> [WHAT THE TASK ASKS]: Could you transcribe exactly the lines below, from the line with "middle pip: (419, 327)" through the line with "wrist: (726, 812)", and nothing else, leaving out the pictures?

(Stored entries)
*** Begin section ***

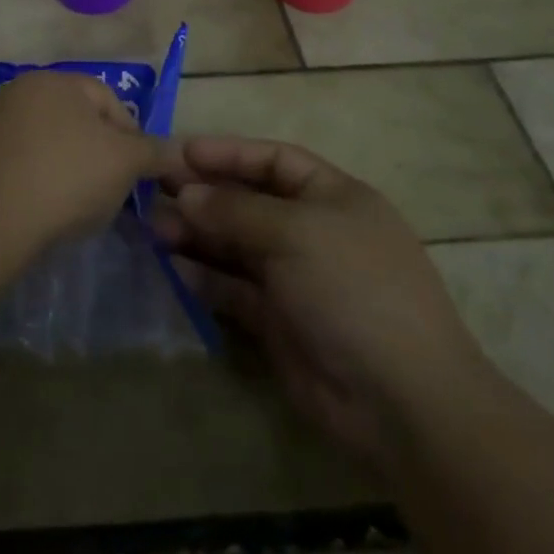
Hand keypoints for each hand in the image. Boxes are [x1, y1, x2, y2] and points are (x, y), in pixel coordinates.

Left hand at [0, 71, 173, 247]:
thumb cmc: (67, 175)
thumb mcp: (125, 162)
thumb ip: (154, 152)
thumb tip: (177, 151)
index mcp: (56, 80)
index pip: (108, 100)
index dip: (132, 137)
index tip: (138, 175)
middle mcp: (22, 92)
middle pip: (77, 122)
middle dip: (100, 155)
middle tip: (112, 192)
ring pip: (50, 146)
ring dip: (70, 171)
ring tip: (79, 208)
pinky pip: (23, 167)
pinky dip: (40, 184)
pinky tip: (46, 211)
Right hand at [152, 137, 489, 467]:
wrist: (400, 400)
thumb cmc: (353, 288)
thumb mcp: (296, 232)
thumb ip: (235, 210)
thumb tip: (185, 194)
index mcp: (333, 198)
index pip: (274, 160)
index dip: (229, 153)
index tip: (181, 152)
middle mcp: (312, 232)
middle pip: (249, 202)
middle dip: (204, 194)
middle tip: (153, 190)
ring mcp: (295, 279)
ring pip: (235, 245)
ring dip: (196, 234)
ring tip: (154, 228)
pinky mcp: (278, 321)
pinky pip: (233, 288)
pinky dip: (204, 276)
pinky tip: (173, 266)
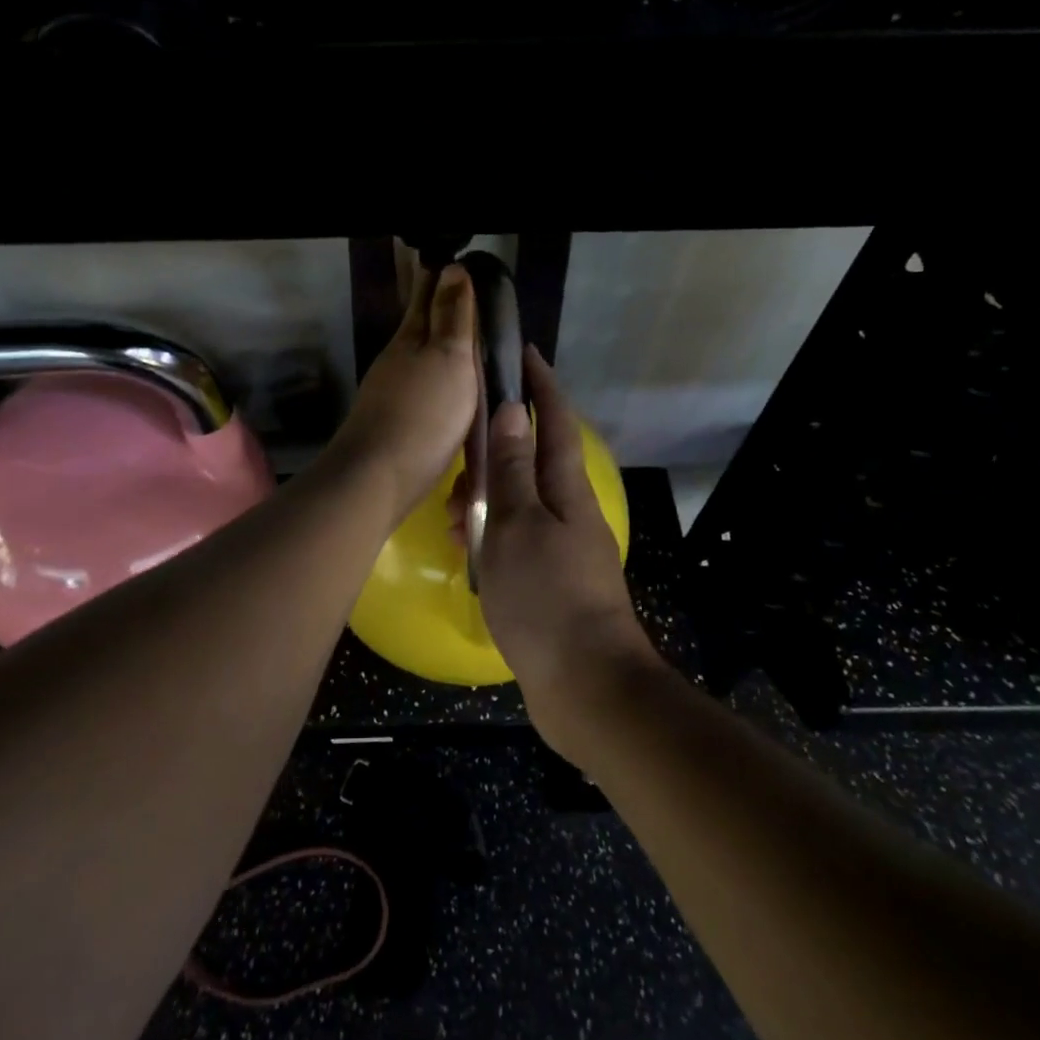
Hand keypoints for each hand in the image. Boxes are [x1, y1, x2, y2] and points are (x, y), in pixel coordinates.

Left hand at [328, 263, 477, 524]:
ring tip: (463, 345)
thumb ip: (453, 317)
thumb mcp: (449, 359)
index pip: (427, 298)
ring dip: (436, 348)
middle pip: (419, 327)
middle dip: (438, 310)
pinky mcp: (391, 424)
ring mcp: (389, 394)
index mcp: (410, 340)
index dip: (442, 280)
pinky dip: (433, 380)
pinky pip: (418, 390)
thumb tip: (453, 268)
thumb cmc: (423, 415)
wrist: (377, 479)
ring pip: (417, 359)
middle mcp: (396, 361)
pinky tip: (444, 391)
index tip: (456, 263)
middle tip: (464, 297)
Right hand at [455, 346, 662, 759]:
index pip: (554, 421)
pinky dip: (491, 536)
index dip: (539, 385)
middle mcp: (569, 511)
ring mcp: (564, 547)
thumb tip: (512, 410)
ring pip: (519, 503)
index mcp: (566, 489)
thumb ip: (512, 468)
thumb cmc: (546, 596)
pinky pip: (516, 539)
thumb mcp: (518, 524)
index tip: (523, 354)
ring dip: (486, 500)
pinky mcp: (552, 580)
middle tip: (458, 462)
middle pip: (533, 460)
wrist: (586, 685)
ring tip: (453, 518)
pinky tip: (468, 553)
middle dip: (495, 451)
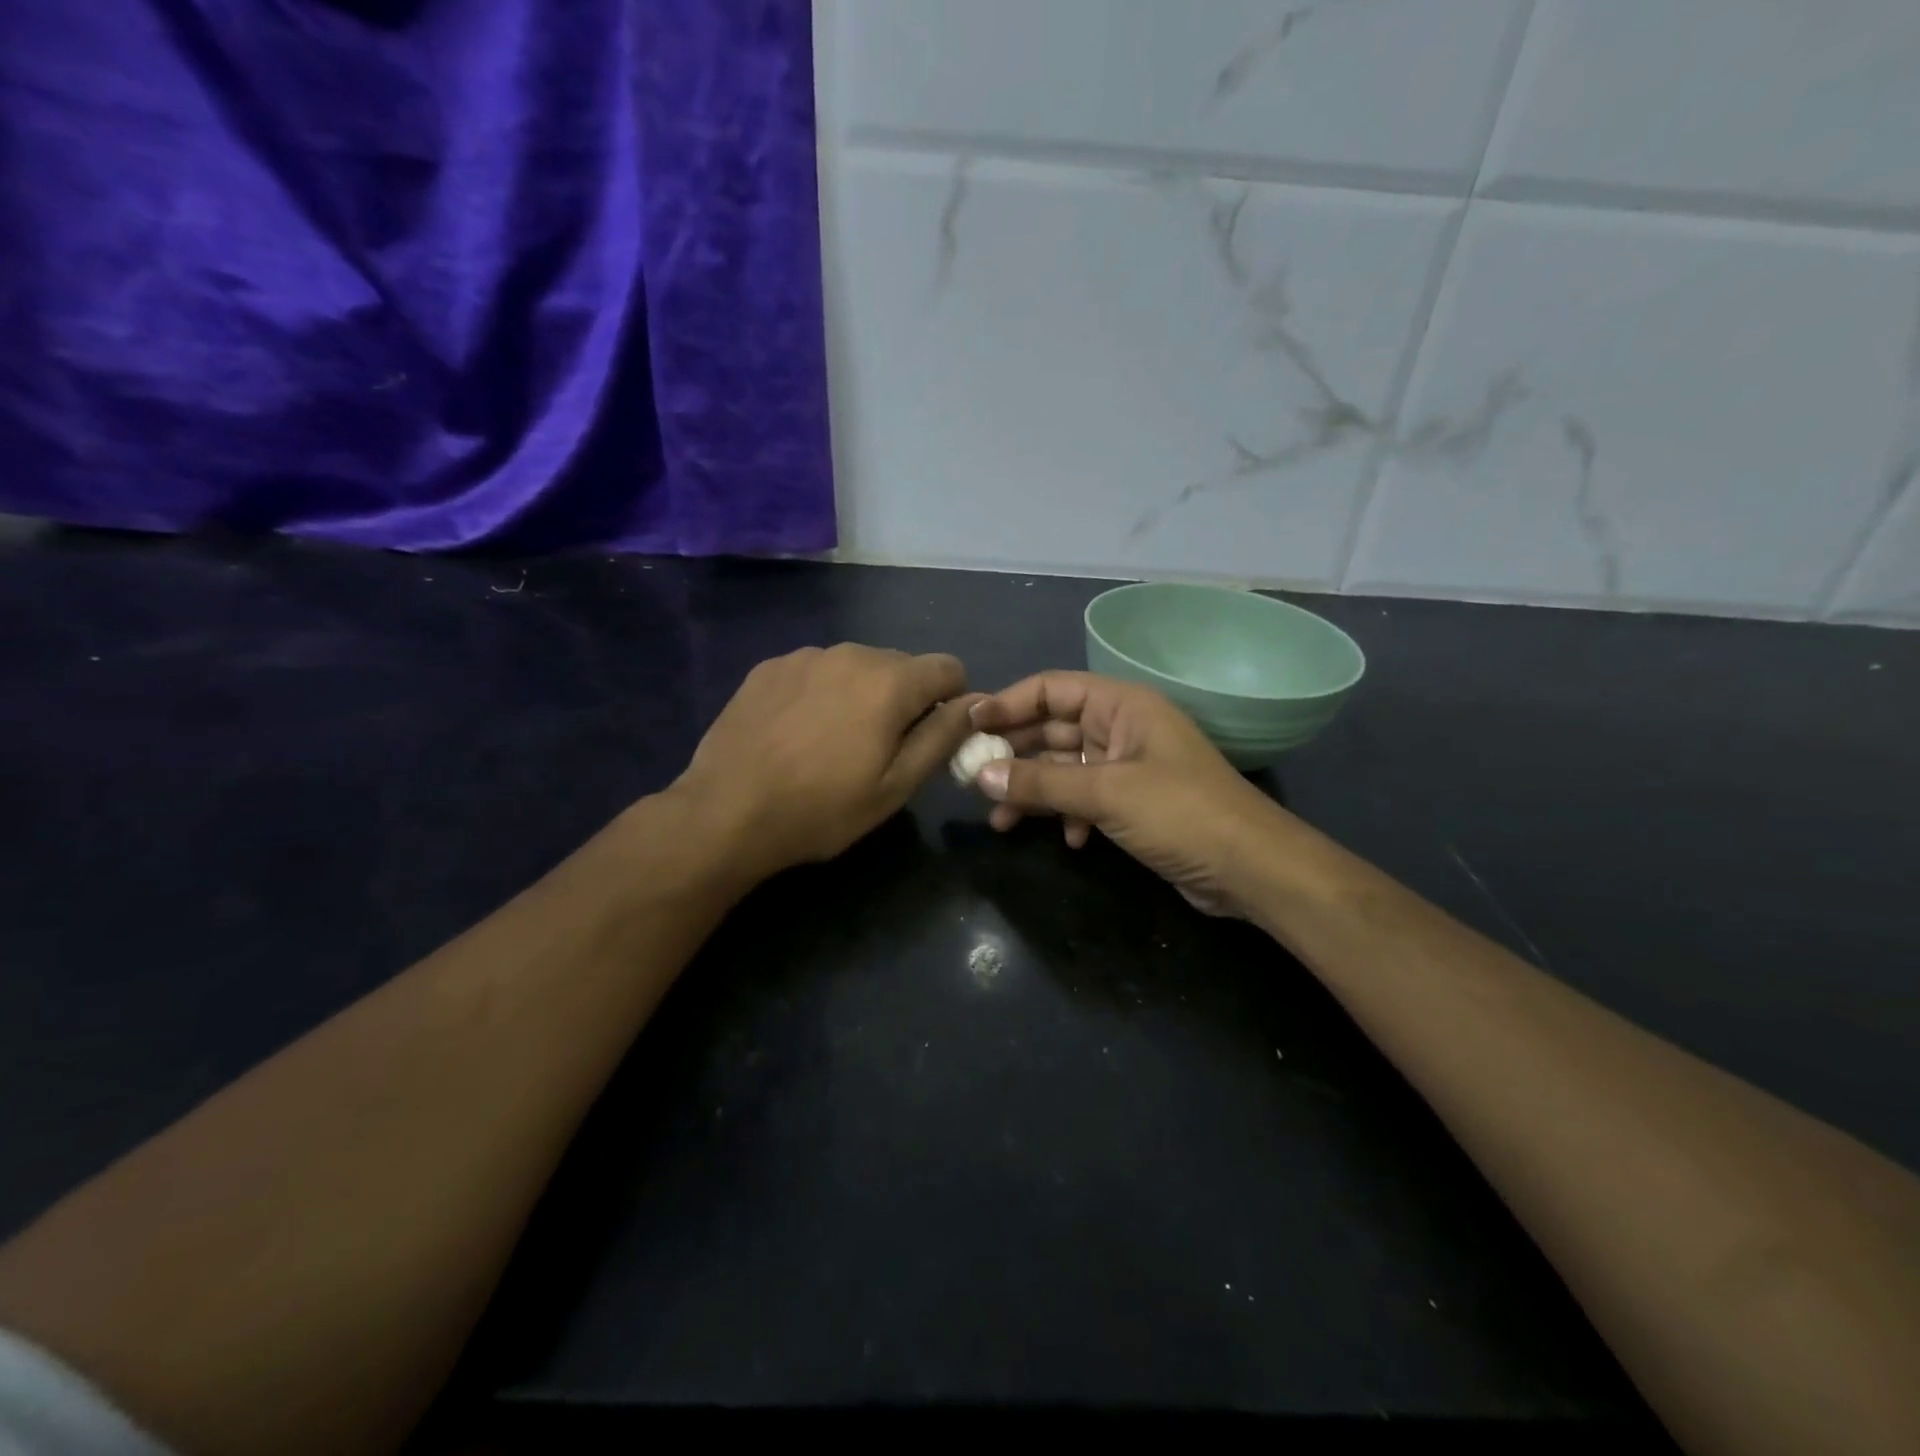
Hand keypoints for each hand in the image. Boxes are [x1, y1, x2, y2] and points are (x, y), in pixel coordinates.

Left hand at [675, 644, 976, 880]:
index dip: (952, 702)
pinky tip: (797, 733)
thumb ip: (942, 737)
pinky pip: (817, 671)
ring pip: (857, 667)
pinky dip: (822, 694)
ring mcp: (805, 656)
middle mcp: (851, 653)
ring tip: (833, 743)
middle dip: (904, 700)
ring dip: (861, 695)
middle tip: (879, 750)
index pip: (949, 668)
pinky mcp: (770, 667)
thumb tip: (975, 703)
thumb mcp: (895, 786)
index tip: (931, 738)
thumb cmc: (821, 808)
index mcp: (890, 681)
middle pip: (902, 667)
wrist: (726, 812)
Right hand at [968, 671, 1285, 915]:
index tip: (969, 726)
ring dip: (1034, 791)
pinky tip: (1065, 839)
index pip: (1052, 689)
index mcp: (1122, 705)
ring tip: (1000, 819)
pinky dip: (1068, 815)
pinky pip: (1085, 798)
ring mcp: (1128, 767)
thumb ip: (1041, 783)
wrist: (1250, 869)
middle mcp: (1122, 728)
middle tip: (971, 777)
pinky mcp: (1133, 803)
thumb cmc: (1180, 813)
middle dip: (1014, 753)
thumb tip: (981, 775)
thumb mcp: (1106, 794)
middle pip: (1053, 729)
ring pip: (1065, 769)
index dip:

*** End section ***

> [WRITTEN RESPONSE]:
middle pip: (419, 327)
middle dip: (438, 310)
pinky mcp: (391, 424)
ring mcp: (389, 394)
index mcp: (410, 340)
index dip: (442, 280)
pinky dip: (433, 380)
pinky pip: (418, 390)
thumb tip: (453, 268)
thumb cmc: (423, 415)
wrist: (377, 479)
ring pip: (417, 359)
middle mcp: (396, 361)
pinky tip: (444, 391)
index tip: (456, 263)
middle tip: (464, 297)
Right hand at [455, 346, 662, 759]:
index pip: (554, 421)
pinky dip: (491, 536)
index dip: (539, 385)
middle mcp: (569, 511)
ring mcp: (564, 547)
thumb tip: (512, 410)
ring pip: (519, 503)
index mcp: (566, 489)
thumb ip: (512, 468)
thumb cmc: (546, 596)
pinky pip: (516, 539)
thumb mcp: (518, 524)
index tip: (523, 354)
ring dip: (486, 500)
pinky mcp: (552, 580)
middle tip: (458, 462)
middle pip: (533, 460)
wrist: (586, 685)
ring tip: (453, 518)
pinky tip: (468, 553)
middle dip: (495, 451)
Hand keypoints for each hand in the image. Boxes are [x1, y1, x2, y2] and points are (x, y), in pixel coordinates.

Left hand at [675, 644, 976, 880]:
index dip: (952, 702)
pinky tip: (797, 733)
thumb ip: (942, 737)
pinky pip: (817, 671)
ring pip: (857, 667)
pinky dip: (822, 694)
ring mcp: (805, 656)
middle mcp: (851, 653)
ring tip: (833, 743)
middle dip: (904, 700)
ring dip: (861, 695)
middle tip: (879, 750)
index pip: (949, 668)
pinky mcp: (770, 667)
thumb tip: (975, 703)
thumb mcp: (895, 786)
index tip: (931, 738)
thumb cmc: (821, 808)
index mcp: (890, 681)
middle pip: (902, 667)
wrist: (726, 812)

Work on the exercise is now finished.